Mommy isn't ready just yet.



Saturday, July 10, 2010

You are my Sunshine...

My girls are the lights of my life... the proverbial apples of my eye (if, in fact an eye can have 2 apples)... my sunshine. They really are quite wonderful. In fact, they are the sweetest, most adorable, most beautiful kiddos in the world (besides yours, of course). And, it is a good thing I love them so madly... because that is the only reason I am allowing them to keep on keeping on these days.

They are 3 and 7. They are the best of friends and the worst of... friends. They fight like cats and... other cats. You know, like when the cats don't really know each other and they sort of rear back and hiss a lot. It's kinda like that, but with more screaming. Shrill, high pitch screaming. I am sure if you don't have a little girl, you don't know this exact kind of scream that takes on a fever pitch at it's apex, but trust me, it's polar opposite of sugar and spice. Frankly... it bites.

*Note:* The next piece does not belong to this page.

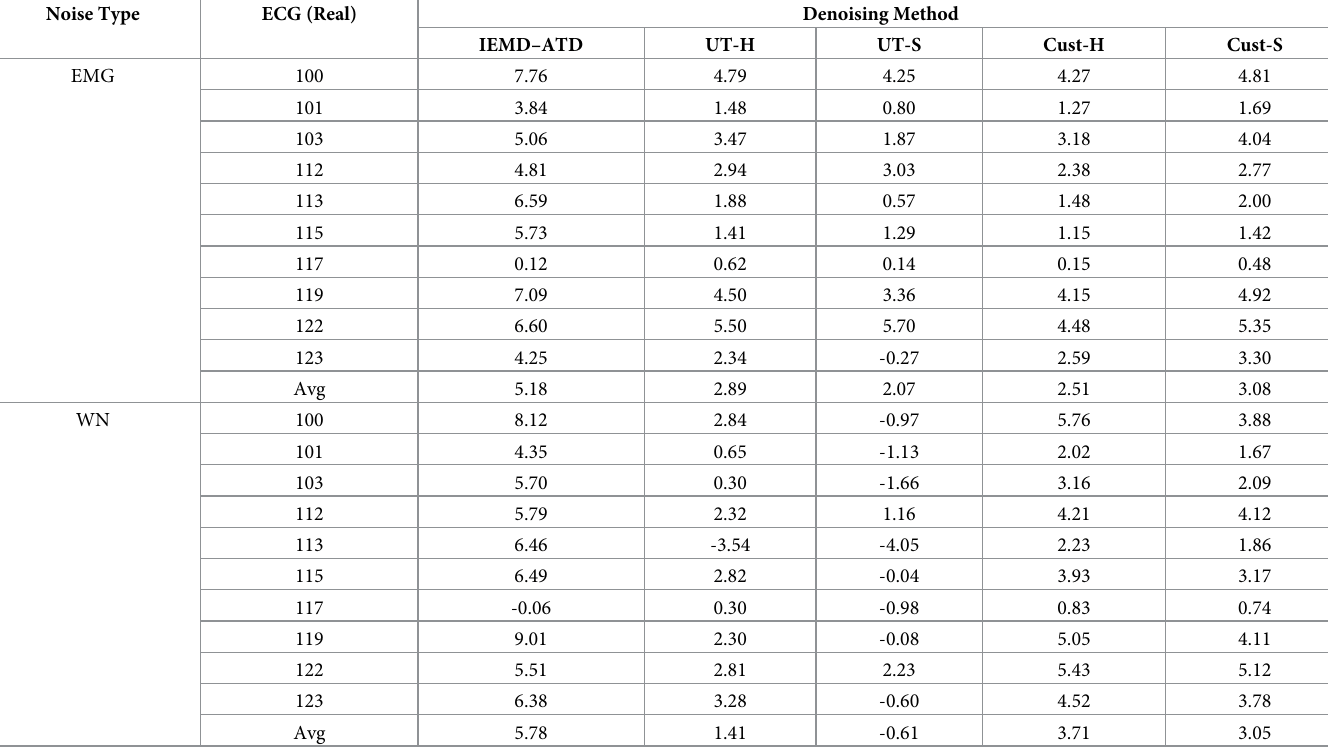
figure, IEMD-ATD offers the best denoising performance for cleaner, clearer and more intact QRS waveforms. SNR improvements of the 5 denoising methods for 10 real ECGs are displayed in Table 11 . The original SNR of the noisy ECG is 5 dB. The noises used here are EMG and WN. “Avg” in Table 11. SNR improvement of 5 denoising methods for real ECGs contaminated with EMG and WN at 5 dB. Noise Type ECG (Real) Denoising Method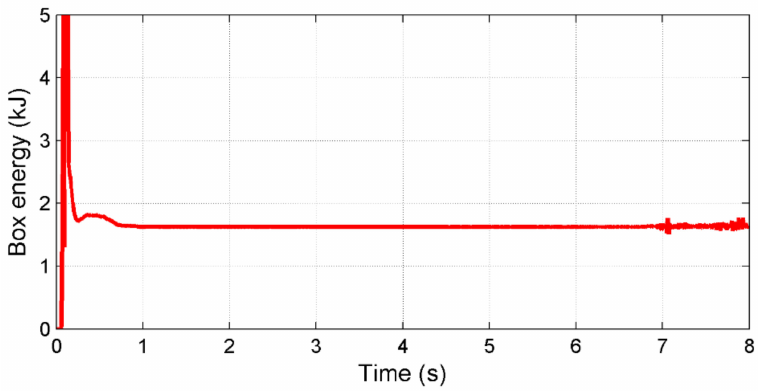
Figure 6. Energy (kJ) versus time computed within a travelling energy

My first born, was the air that I breathed for first 4and a half years of her life. She was the walking, talking embodiment of my heart. She is my "BooBoo Kitty"... or just "Kitty" for short. Because of our close relationship, she doesn't like to share the spotlight with her sister, which leads to many headaches for mommy. She is tall and lanky like her daddy and has his fairly no non-sense approach to life. She is (mostly) pragmatic and driven, barely tolerating the playful flitting of her sister... Our "Baby Belle."

My 3 year old is a carbon copy of me. She has my attitude, my ability to find joy in stupid, tiny things, my tendency toward insomnia... She even looks like me (though her hair is blonder...) She has the ability to chill your bones with her shrieks of anger and melt your heart with her sweetness... at the same time. She is smart and witty, but prefers to get her way with a simple bat of the eye lashes. Oh boy...
We sometimes call her "the Hurricane" because of her uncanny ability to totally destroy anything in her path, though she does so with such joy it is difficult to stay upset with her for long.

Together these two really are the sunshine of our lives. But, lately... I am having trouble dealing with the constant drama that is their relationship. Please tell me it will get better...
Though you really shouldn't lie to me... so, never mind.







Thursday, July 8, 2010

In the beginning

Because this is where you should always begin... right?
I have wanted to blog for so long. Why? You may ask. I don't know for sure. Doesn't everyone have something important to say? Don't all people need to be privy to my words of wisdom? Ha. Maybe not. But, here goes nothing!